The book has a strongly philosophical bent derived from 20th Century Continental thinkers. Amin makes a great deal of phenomenological descriptions and of concepts such as being-in-the-world and care derived from Heidegger. It is unclear that Heidegger's philosophical teachings were meant to form or in fact form a basis for a purportedly empirical study. The book probably is more influenced by thinkers who fall under the loose rubric of post-moderns, such as Foucault and Derrida who receive a great deal of attention in the book. The approach of these thinkers is assumed rather than explained. I was left unconvinced that readers need to think in their terms. Amin states that "Like its reading of the social world, the style of the book is hybrid, combining multidisciplinary analysis with polemical and normative intent." There is a great deal indeed of the polemical and normative in the book. It often failed to persuade.
Besides the philosophical background of the book, Amin also discusses a welter of recent studies in the social sciences. I learned from some of his sources and from the impressive bibliography of the book. In the early chapters of the book, there are insightful discussions about how tools such as the Internet change the way people respond to one another and allow for commonalities of interest among those who would in other respects be strangers. Unlike some students, Amin welcomes this development. There is also an excellent discussion about how the workplace promotes different ways of "knowing" and of doing tasks in groups. People can overcome their differences from one another to come together to perform common tasks and to develop a sense of trust in specific things while keeping their own differences.
A central chapter in the book discusses the concept of race and the ways in which the hand of the past hurtfully shapes present attitudes. In the concluding chapters of the book, Amin claims that contemporary Europe and America have been promoting a policy of repressing the stranger and the economically disadvantaged in the name of national security. He recommends a mixture of local community action together with strong action at the national government level to promote true equality. I was not convinced by the breadth of this discussion. Beyond generalities, Amin does not make clear the policies to which he objects and why. Amin want to allow the people he deems as strangers to speak and be heard in their own voices. Amin did not convince me that he extends the same principles to those inviduals who might disagree with his philosophical, political, and economic proscriptions.
The book is written in a difficult style, replete with use of the passive voice, jargon, lengthy sentences, and, reflecting its philosophical preoccupations, a reluctance to speak in the first person singular. With attention, the reader can see where the author is going, but the details remain fuzzy and invite confusion.

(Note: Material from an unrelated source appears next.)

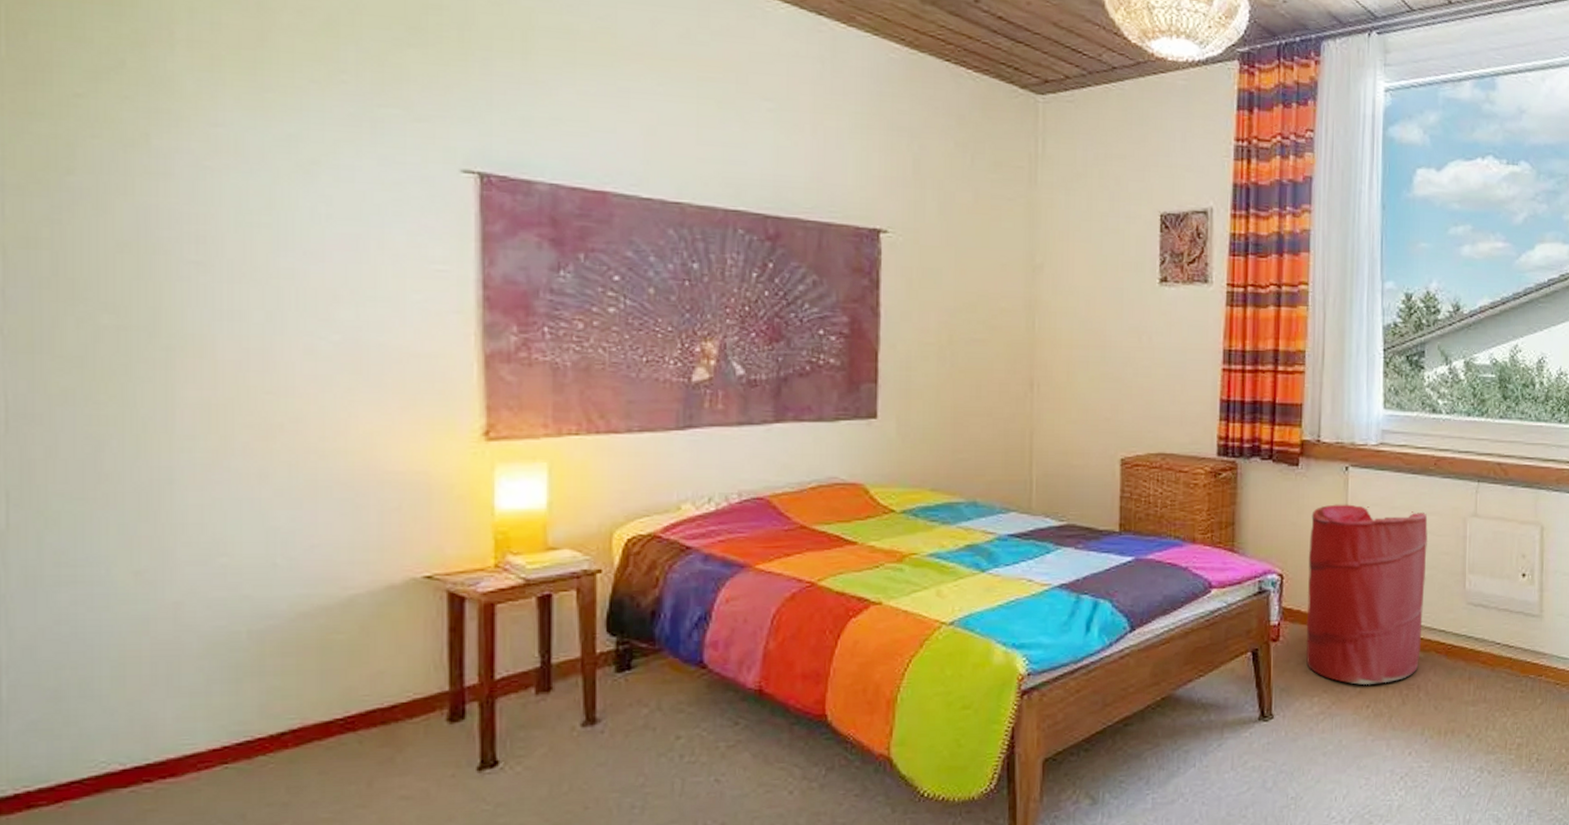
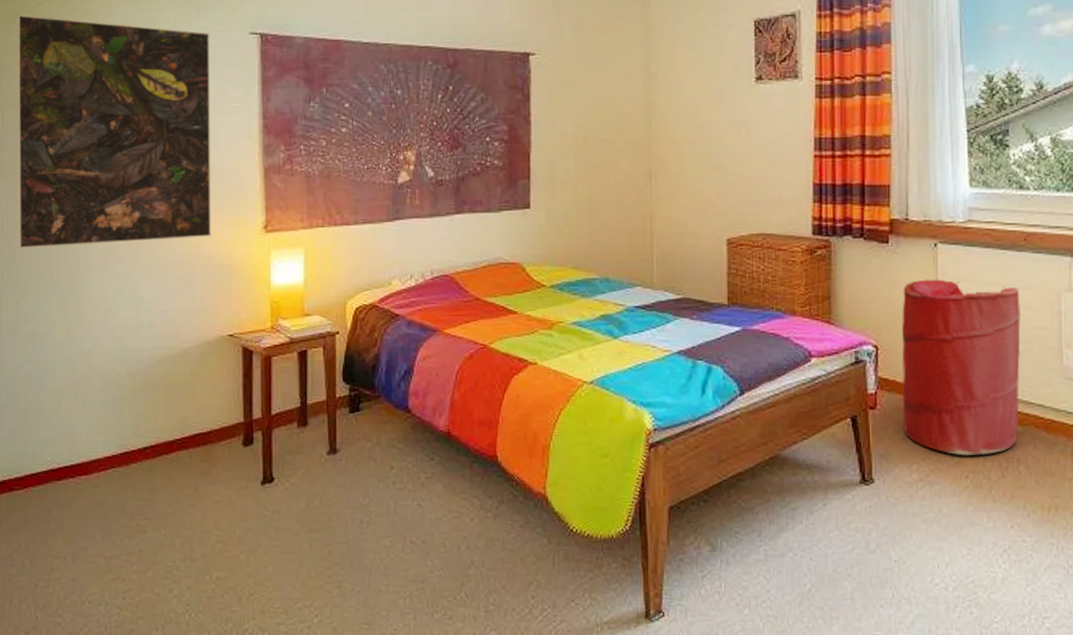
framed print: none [33,107,397,457] -> present [17,14,212,249]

It is hard to rate this book. Although I learned from and was challenged by it in places, the work on the whole left me frustrated, unconvinced, and cold. The Murray book in its way was an antidote to Amin's approach. Still, there is enough learning and thought in Amin's book that it cannot simply be put aside, as I was at first tempted to do. Readers interested in the issues the book raises may want to struggle with this book, but it will appeal primarily to those readers committed to a political and economic position roughly along the lines of the author's. It was valuable to have this scholarly and difficult book made available to lay readers through the Vine program. Amin's study is unlikely to have appeal to a mass readership.